The club owner, meanwhile, was having other problems, besides dealing with the investigation into the disappearance of his employee: he was in serious trouble with the IRS, and he eventually bolted the country, only to be arrested while promoting a concert in Vietnam. The Oregonian and the television news media began to tell portions of the story as well, now that it was national news. The club owner was later convicted of tax evasion, but the murder was ever proven - I don't think that the missing employee's body was never found.

That's the gist of the story anyway, near as I can remember. The entire thing was like a plotline taken right out of a pulp-noir type thriller. Okay, enough with the background. Now, on to the review...

For Wiley's Lament, the third installment in his neo-noir thriller series featuring a troubled, card-playing vigilante named Wiley and his childhood friend and former pimp, Leon, Portland author and former high school English teacher Lono Waiwaiole steals this set up almost word-for-word, changing a few details here and there along the way to suit his own story, which is told in retrospect, after Wiley heads to Hawaii chasing a killer.

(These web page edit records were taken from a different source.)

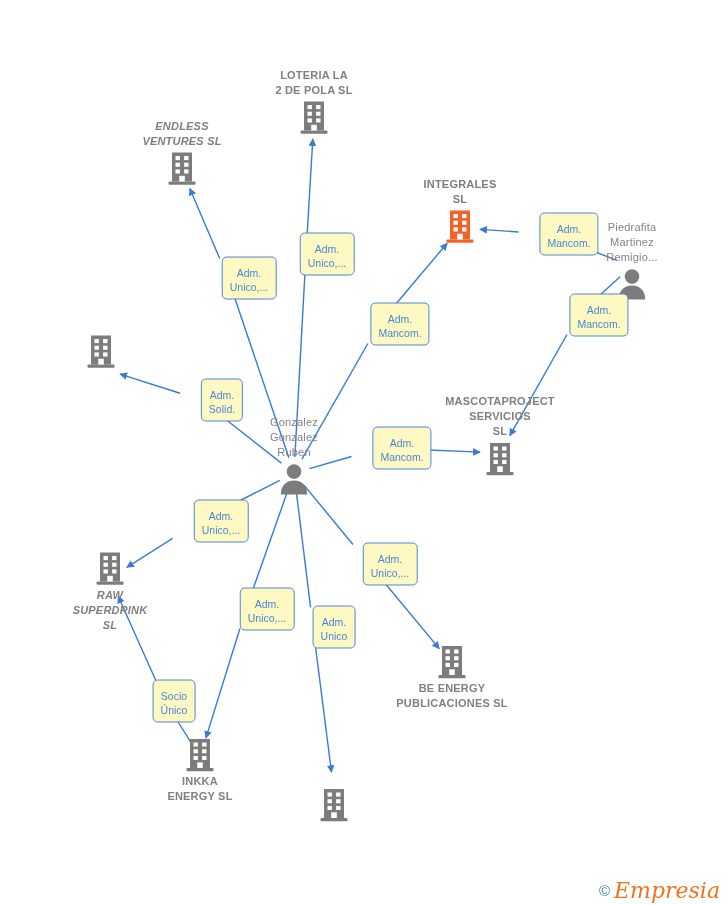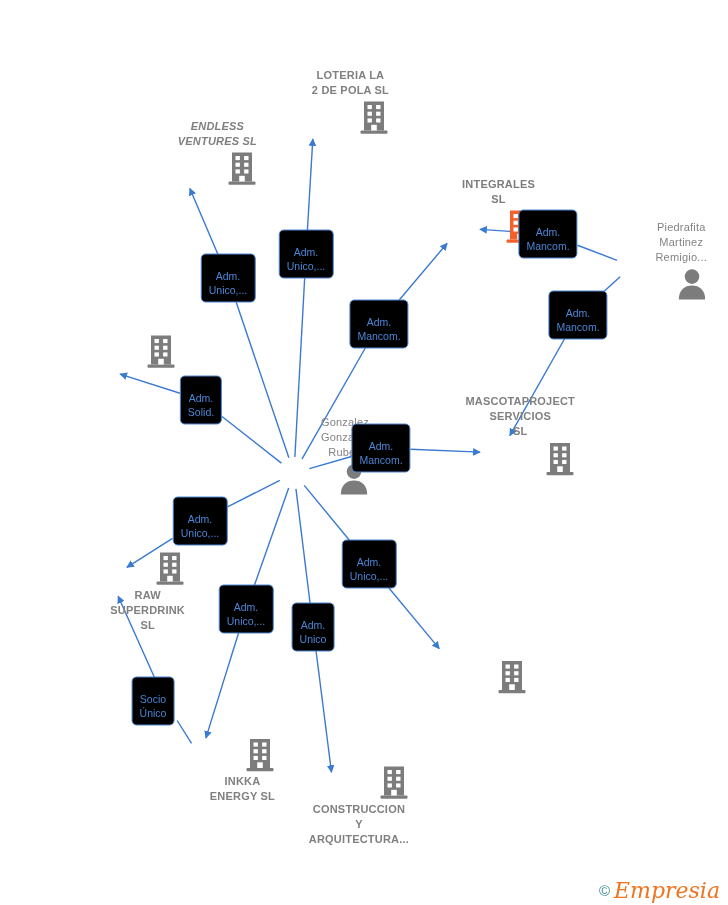--- a/index.html
+++ b/index.html
@@ -27,21 +27,21 @@
     top: 0;
     width: 728px;
     height: 905px;
     pointer-events: none;
   }
   .node {
     position: absolute;
     transform: translate(-50%, -50%);
     display: flex;
     flex-direction: column;
-    align-items: flex-end;
+    align-items: center;
     width: 150px;
     cursor: pointer;
   }
   .node.label-below {
     flex-direction: column;
   }
   .node-label {
     font-size: 11px;
     line-height: 15px;
     color: #808080;
@@ -60,31 +60,32 @@
   .node-icon {
     display: block;
     line-height: 0;
   }
   .node.label-above .node-icon { margin-top: 3px; }
   .node.label-below .node-icon { margin-bottom: 2px; }
 
   .edge-label {
     position: absolute;
     transform: translate(-50%, -50%);
-    background: #000000;
+    background: #fef9c3;
     border: 1px solid #4a86d6;
     border-radius: 5px;
     color: #4a86d6;
     font-size: 10.5px;
     line-height: 14px;
     text-align: center;
-    padding: 14px 7px 5px 7px;
+    padding: 8px 7px 5px 7px;
     white-space: pre-line;
     cursor: pointer;
     box-sizing: border-box;
+    margin-left: 21px;
   }
 
   .watermark {
     position: absolute;
     right: 8px;
     bottom: 6px;
     display: flex;
     align-items: center;
     gap: 4px;
     user-select: none;
@@ -227,21 +228,21 @@
       </div>
       <div class="node label-above" style="left: 294px; top: 455px;">
         <div class="node-label person">Gonzalez
 Gonzalez
 Ruben</div>
         <div class="node-icon"><svg width="30" height="32" viewBox="0 0 30 32" xmlns="http://www.w3.org/2000/svg">
             <circle cx="15" cy="8.6" r="7.3" fill="#7c7c7c"></circle>
             <path d="M1.8 31.5 C1.8 22.2 7.6 17.6 15 17.6 C22.4 17.6 28.2 22.2 28.2 31.5 Z" fill="#7c7c7c"></path>
           </svg></div>
       </div>
-      <div class="node label-below" style="left: 110px; top: 592px;">
+      <div class="node label-below" style="left: 110px; top: 592px; font-style: italic;">
         <div class="node-icon"><svg width="30" height="34" viewBox="0 0 30 34" xmlns="http://www.w3.org/2000/svg">
             <rect x="5" y="1" width="20" height="29" fill="#7c7c7c"></rect>
             <rect x="1.5" y="30" width="27" height="3.2" rx="1" fill="#7c7c7c"></rect>
             <rect x="8.5" y="4.5" width="4.4" height="4.1" fill="#fff"></rect>
             <rect x="17.1" y="4.5" width="4.4" height="4.1" fill="#fff"></rect>
             <rect x="8.5" y="11.2" width="4.4" height="4.1" fill="#fff"></rect>
             <rect x="17.1" y="11.2" width="4.4" height="4.1" fill="#fff"></rect>
             <rect x="8.5" y="17.9" width="4.4" height="4.1" fill="#fff"></rect>
             <rect x="17.1" y="17.9" width="4.4" height="4.1" fill="#fff"></rect>
             <rect x="12.2" y="24.3" width="5.6" height="5.7" fill="#fff"></rect>
@@ -255,20 +256,22 @@
             <rect x="5" y="1" width="20" height="29" fill="#7c7c7c"></rect>
             <rect x="1.5" y="30" width="27" height="3.2" rx="1" fill="#7c7c7c"></rect>
             <rect x="8.5" y="4.5" width="4.4" height="4.1" fill="#fff"></rect>
             <rect x="17.1" y="4.5" width="4.4" height="4.1" fill="#fff"></rect>
             <rect x="8.5" y="11.2" width="4.4" height="4.1" fill="#fff"></rect>
             <rect x="17.1" y="11.2" width="4.4" height="4.1" fill="#fff"></rect>
             <rect x="8.5" y="17.9" width="4.4" height="4.1" fill="#fff"></rect>
             <rect x="17.1" y="17.9" width="4.4" height="4.1" fill="#fff"></rect>
             <rect x="12.2" y="24.3" width="5.6" height="5.7" fill="#fff"></rect>
           </svg></div>
+        <div class="node-label">BE ENERGY
+PUBLICACIONES SL</div>
       </div>
       <div class="node label-below" style="left: 200px; top: 771px;">
         <div class="node-icon"><svg width="30" height="34" viewBox="0 0 30 34" xmlns="http://www.w3.org/2000/svg">
             <rect x="5" y="1" width="20" height="29" fill="#7c7c7c"></rect>
             <rect x="1.5" y="30" width="27" height="3.2" rx="1" fill="#7c7c7c"></rect>
             <rect x="8.5" y="4.5" width="4.4" height="4.1" fill="#fff"></rect>
             <rect x="17.1" y="4.5" width="4.4" height="4.1" fill="#fff"></rect>
             <rect x="8.5" y="11.2" width="4.4" height="4.1" fill="#fff"></rect>
             <rect x="17.1" y="11.2" width="4.4" height="4.1" fill="#fff"></rect>
             <rect x="8.5" y="17.9" width="4.4" height="4.1" fill="#fff"></rect>
@@ -283,23 +286,20 @@
             <rect x="5" y="1" width="20" height="29" fill="#7c7c7c"></rect>
             <rect x="1.5" y="30" width="27" height="3.2" rx="1" fill="#7c7c7c"></rect>
             <rect x="8.5" y="4.5" width="4.4" height="4.1" fill="#fff"></rect>
             <rect x="17.1" y="4.5" width="4.4" height="4.1" fill="#fff"></rect>
             <rect x="8.5" y="11.2" width="4.4" height="4.1" fill="#fff"></rect>
             <rect x="17.1" y="11.2" width="4.4" height="4.1" fill="#fff"></rect>
             <rect x="8.5" y="17.9" width="4.4" height="4.1" fill="#fff"></rect>
             <rect x="17.1" y="17.9" width="4.4" height="4.1" fill="#fff"></rect>
             <rect x="12.2" y="24.3" width="5.6" height="5.7" fill="#fff"></rect>
           </svg></div>
-        <div class="node-label">CONSTRUCCION
-Y
-ARQUITECTURA...</div>
       </div>
     </div>
   <div id="edge-labels-layer">
       <div class="edge-label" style="left: 306px; top: 254px;">Adm.
 Unico,...</div>
       <div class="edge-label" style="left: 228px; top: 278px;">Adm.
 Unico,...</div>
       <div class="edge-label" style="left: 379px; top: 324px;">Adm.
 Mancom.</div>
       <div class="edge-label" style="left: 548px; top: 234px;">Adm.

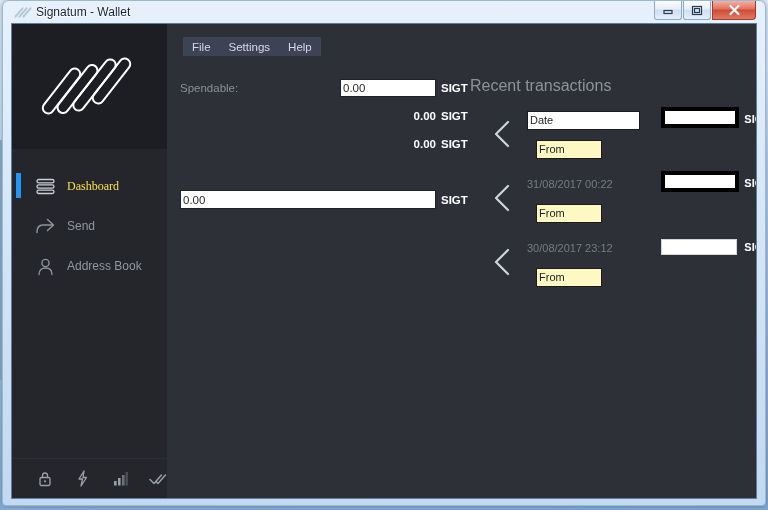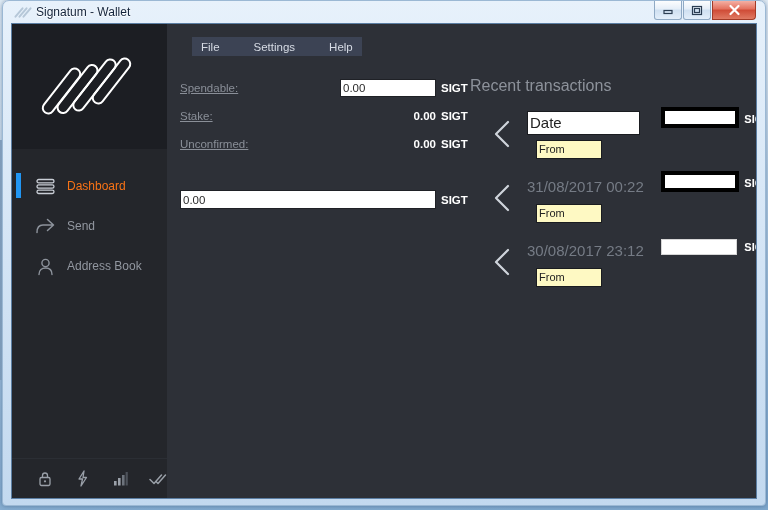--- a/index.html
+++ b/index.html
@@ -153,21 +153,21 @@
     width: 22px; height: 22px;
     margin-right: 11px;
     flex: 0 0 22px;
     display: flex; align-items: center; justify-content: center;
   }
   .nav-item .nav-label {
     font-size: 12px;
     color: #9297a0;
     white-space: nowrap;
   }
-  .nav-item.active .nav-label { color: #f97316; }
+  .nav-item.active .nav-label { color: #fde047; font-family: Liberation Serif, serif; }
   .nav-item.active::before {
     content: "";
     position: absolute;
     left: 4px; top: 7px;
     width: 5px; height: 25px;
     background: #2196f3;
   }
 
   
   #statusbar {
@@ -178,25 +178,24 @@
     padding-left: 24px;
     border-top: 1px solid #2b2e34;
   }
   .status-icon { width: 18px; height: 18px; display: flex; align-items: center; justify-content: center; cursor: pointer; }
 
   
   #content { flex: 1 1 auto; position: relative; }
 
   #menubar {
     position: absolute;
-    left: 25px; top: 13px;
+    left: 16px; top: 13px;
     height: 19px;
     display: flex;
     background: #3c4354;
-    gap: 16px;
   }
   .menu-item {
     padding: 0 9px;
     font-size: 11.5px;
     color: #d6dbe4;
     display: flex; align-items: center;
     cursor: pointer;
     white-space: nowrap;
   }
 
@@ -215,21 +214,20 @@
     display: flex;
     align-items: center;
     height: 21px;
     margin-bottom: 7px;
   }
   .wallet-row .wl {
     width: 160px;
     font-size: 11.5px;
     color: #8a8f98;
     white-space: nowrap;
-    text-decoration: underline;
   }
   .wallet-row .wv {
     flex: 1 1 auto;
     text-align: right;
     font-size: 11.5px;
     font-weight: bold;
     color: #ffffff;
     white-space: nowrap;
   }
   .wallet-row .unit {
@@ -267,21 +265,21 @@
     height: 64px;
   }
   .tx-arrow {
     position: absolute;
     left: 21px; top: 10px;
     width: 24px; height: 30px;
   }
   .tx-date {
     position: absolute;
     left: 57px; top: 5px;
-    font-size: 15px;
+    font-size: 11px;
     color: #757b85;
     white-space: nowrap;
   }
   .tx-date.boxed {
     background: #ffffff;
     color: #232323;
     border: 1px solid #1a1c20;
     padding: 2px 3px 3px 2px;
     top: 2px;
     width: 113px;
@@ -469,27 +467,25 @@
 
           <div class="wallet-row">
             <div class="wl">Spendable:</div>
             <div class="redact-val">
               <span>0.00</span>
             </div>
             <div class="unit">SIGT</div>
           </div>
 
           <div class="wallet-row">
-            <div class="wl">Stake:</div>
             <div class="wv">0.00</div>
             <div class="unit">SIGT</div>
           </div>
 
           <div class="wallet-row">
-            <div class="wl">Unconfirmed:</div>
             <div class="wv">0.00</div>
             <div class="unit">SIGT</div>
           </div>
 
           <div class="wallet-row" id="total-row">
             <div class="redact-val">
               <span>0.00</span>
             </div>
             <div class="unit">SIGT</div>
           </div>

Here, the concert promoter/killer is a sex-and-gambling addict/sleazebag named Danny (also referred to as Dannyboy), and the murder victim is Ray, a sometime employee of Danny's, and the talented young bass-player for an up-and-coming Portland-based blues group managed by Leon.

Ray's band gets a plum gig opening for B.B. King; then, the night before the yearly Portland Blues Festival, Danny bludgeons Ray to death with a microphone stand after failing to smooth talk Ray out of his suspicion that Danny sold hundreds of extra tickets to the show and stole a large portion of the receipts. Danny covers up the killing with the aid of his even sleazier right-hand-man and his gay chauffer.

The next day, Ray fails to show for the band's scheduled gig at the blues festival. This being totally out of character for Ray, Leon and Wiley get a bad vibe and worriedly confront Danny, who was the last person to see Ray alive. Danny gives them a lame, phony story about Ray leaving town due to a family emergency, then compounds the lie by setting up a violent `diversion' - the rape of Wiley's estranged ex-wife Julie (and the mother of his dead daughter) - by a couple of hired thugs brought in from Washington State. Wiley and Leon immediately sense something fishy after speaking with the paranoid Danny, and then the book is off and running.

As with his previous two novels, Waiwaiole splits the resulting narrative along parallel chapters, using the device to alternate between Wiley and Leon's search for the truth of Ray's disappearance and Wiley's eventual hunt for his killer, and Danny's deepening paranoia over the theft, the murder, and his pursuit.

Waiwaiole's writing is still somewhat uneven - the clipped noir banter that marked the first two novels comes and goes here, and often sounds forced, distracting the reader from the story and the more interesting bits of Wiley's introspection; scenes and chapters are set up and then mysteriously abandoned - as when Ray's parents fly into town to help locate their missing son. Waiwaiole pads the pages informing us of his intimate, map-like knowledge of Portland and the surrounding environs, sounding like a dashboard GPS system while Wiley and Leon drive around, aimlessly hunting for clues. Frustratingly, instead of letting events unfold naturally, Waiwaiole has a tendency to get sloppy and use contrived situations to resolve Wiley's investigation. Wiley doesn't seem do much, really; he usually seems to end up being in the right (or wrong) place at the right time.

The duo of Wiley and Leon are planted firmly in a grittier, Spenser and Hawk type mold; and on the plus side, in Wiley, Waiwaiole has created something original: a unique and complex character with a fertile and wholly developed background. This only being his third book, Waiwaiole seems to be finding his own voice as a writer, slowly but surely rounding into a talented author with a gift for finding interesting stories to tell. All my quibbles aside, this is a much more satisfying and fully realized novel than either of his previous books, and - despite my gripes - is well worth a look.